TRY IT:
Report every line in the entries that contains the word "make".

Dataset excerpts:

[Start of section]

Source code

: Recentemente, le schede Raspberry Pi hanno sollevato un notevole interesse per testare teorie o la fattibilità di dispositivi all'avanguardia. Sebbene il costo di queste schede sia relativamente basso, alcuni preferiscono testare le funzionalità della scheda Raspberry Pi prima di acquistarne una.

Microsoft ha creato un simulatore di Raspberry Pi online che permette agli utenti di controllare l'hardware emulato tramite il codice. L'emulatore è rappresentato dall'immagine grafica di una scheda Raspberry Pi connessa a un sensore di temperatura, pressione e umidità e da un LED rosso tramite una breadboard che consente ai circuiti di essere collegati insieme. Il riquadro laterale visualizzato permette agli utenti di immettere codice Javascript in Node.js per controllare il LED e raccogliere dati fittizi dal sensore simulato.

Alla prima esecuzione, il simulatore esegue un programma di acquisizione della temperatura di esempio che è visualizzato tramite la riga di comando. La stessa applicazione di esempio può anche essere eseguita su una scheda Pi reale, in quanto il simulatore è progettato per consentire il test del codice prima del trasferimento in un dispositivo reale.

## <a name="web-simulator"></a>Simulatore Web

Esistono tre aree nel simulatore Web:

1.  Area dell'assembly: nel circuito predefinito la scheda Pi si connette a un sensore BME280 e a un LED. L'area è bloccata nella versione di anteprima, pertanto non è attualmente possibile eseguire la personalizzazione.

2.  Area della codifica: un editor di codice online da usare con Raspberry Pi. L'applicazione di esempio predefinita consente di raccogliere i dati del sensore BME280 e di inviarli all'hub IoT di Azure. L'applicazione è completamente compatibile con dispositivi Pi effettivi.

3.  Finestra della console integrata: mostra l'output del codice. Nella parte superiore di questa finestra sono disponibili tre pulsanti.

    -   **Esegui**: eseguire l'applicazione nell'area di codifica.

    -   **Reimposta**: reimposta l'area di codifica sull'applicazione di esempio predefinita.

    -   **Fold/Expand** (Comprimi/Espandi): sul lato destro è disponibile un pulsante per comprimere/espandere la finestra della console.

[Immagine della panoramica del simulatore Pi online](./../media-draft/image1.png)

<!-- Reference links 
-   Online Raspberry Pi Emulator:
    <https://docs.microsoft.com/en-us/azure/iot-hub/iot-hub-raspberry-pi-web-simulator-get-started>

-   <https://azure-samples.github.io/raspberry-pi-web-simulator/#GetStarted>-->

[End of section]
[Start of section]

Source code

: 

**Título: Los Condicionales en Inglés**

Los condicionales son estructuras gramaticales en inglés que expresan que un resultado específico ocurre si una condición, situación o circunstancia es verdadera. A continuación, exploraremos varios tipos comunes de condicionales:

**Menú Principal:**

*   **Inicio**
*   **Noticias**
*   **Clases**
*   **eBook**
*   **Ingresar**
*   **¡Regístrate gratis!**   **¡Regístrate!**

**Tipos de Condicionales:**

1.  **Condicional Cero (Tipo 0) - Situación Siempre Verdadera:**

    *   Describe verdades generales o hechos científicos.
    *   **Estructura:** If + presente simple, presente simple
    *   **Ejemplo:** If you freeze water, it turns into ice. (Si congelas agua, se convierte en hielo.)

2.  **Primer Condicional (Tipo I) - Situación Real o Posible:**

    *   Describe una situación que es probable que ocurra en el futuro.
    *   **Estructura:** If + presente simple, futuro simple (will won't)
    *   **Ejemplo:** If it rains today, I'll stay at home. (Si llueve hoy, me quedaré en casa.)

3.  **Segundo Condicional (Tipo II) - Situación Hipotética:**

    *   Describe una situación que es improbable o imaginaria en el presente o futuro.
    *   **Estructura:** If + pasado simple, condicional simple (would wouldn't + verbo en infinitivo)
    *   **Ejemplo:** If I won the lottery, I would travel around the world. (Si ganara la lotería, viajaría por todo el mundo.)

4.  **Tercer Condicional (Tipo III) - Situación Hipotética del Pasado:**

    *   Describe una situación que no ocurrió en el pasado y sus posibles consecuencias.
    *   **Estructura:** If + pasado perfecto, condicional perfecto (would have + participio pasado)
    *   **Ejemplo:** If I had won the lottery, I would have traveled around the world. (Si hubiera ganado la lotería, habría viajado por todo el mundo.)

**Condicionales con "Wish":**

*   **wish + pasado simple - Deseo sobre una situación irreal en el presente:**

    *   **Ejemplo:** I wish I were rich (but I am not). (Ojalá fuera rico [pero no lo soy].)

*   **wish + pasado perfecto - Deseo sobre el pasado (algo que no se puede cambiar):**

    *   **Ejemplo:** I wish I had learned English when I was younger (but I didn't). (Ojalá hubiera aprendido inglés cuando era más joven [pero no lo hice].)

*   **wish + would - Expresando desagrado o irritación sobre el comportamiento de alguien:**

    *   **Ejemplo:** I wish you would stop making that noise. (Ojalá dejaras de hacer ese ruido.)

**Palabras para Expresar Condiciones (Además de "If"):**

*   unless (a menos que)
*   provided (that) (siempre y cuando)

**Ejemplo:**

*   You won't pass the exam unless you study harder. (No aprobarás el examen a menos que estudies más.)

[End of section]
[Start of section]

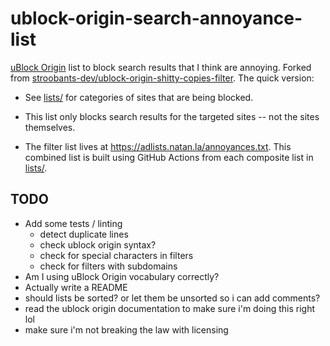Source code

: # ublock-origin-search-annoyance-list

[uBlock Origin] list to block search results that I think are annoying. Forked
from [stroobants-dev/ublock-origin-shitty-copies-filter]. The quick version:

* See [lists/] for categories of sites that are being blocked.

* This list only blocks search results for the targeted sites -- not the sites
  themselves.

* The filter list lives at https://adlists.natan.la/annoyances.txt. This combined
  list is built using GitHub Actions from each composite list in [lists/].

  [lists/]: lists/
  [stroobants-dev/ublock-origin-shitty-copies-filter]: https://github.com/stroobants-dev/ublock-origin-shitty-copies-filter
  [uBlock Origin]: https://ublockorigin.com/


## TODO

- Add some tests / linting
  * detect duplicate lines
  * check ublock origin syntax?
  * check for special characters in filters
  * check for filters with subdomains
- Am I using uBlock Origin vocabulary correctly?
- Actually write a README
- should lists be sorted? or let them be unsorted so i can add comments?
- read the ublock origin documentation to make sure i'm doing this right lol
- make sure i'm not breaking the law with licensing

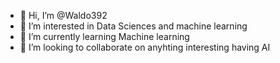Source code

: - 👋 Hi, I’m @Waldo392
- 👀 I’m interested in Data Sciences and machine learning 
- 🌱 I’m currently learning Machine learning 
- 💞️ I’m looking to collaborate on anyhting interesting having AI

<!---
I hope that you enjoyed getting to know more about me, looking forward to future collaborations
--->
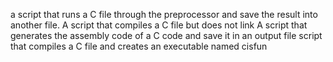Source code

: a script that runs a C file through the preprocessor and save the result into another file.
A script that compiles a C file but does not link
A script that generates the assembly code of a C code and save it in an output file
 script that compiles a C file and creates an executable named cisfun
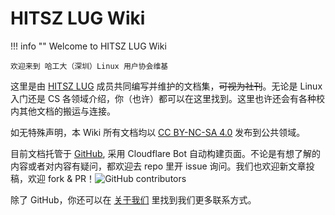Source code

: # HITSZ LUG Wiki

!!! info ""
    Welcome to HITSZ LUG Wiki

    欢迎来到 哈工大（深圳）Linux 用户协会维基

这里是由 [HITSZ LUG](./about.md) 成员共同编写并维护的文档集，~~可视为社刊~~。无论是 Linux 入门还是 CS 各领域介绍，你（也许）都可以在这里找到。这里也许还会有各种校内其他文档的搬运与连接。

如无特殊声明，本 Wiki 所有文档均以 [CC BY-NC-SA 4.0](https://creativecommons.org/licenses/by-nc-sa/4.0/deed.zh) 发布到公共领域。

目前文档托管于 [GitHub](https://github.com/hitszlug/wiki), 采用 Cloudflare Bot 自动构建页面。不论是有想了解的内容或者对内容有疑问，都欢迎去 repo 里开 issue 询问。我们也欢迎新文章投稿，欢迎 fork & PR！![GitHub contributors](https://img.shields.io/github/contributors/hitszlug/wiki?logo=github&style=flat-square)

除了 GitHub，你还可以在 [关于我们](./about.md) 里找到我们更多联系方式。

[End of section]

ANSWER:
- read the ublock origin documentation to make sure i'm doing this right lol
- make sure i'm not breaking the law with licensing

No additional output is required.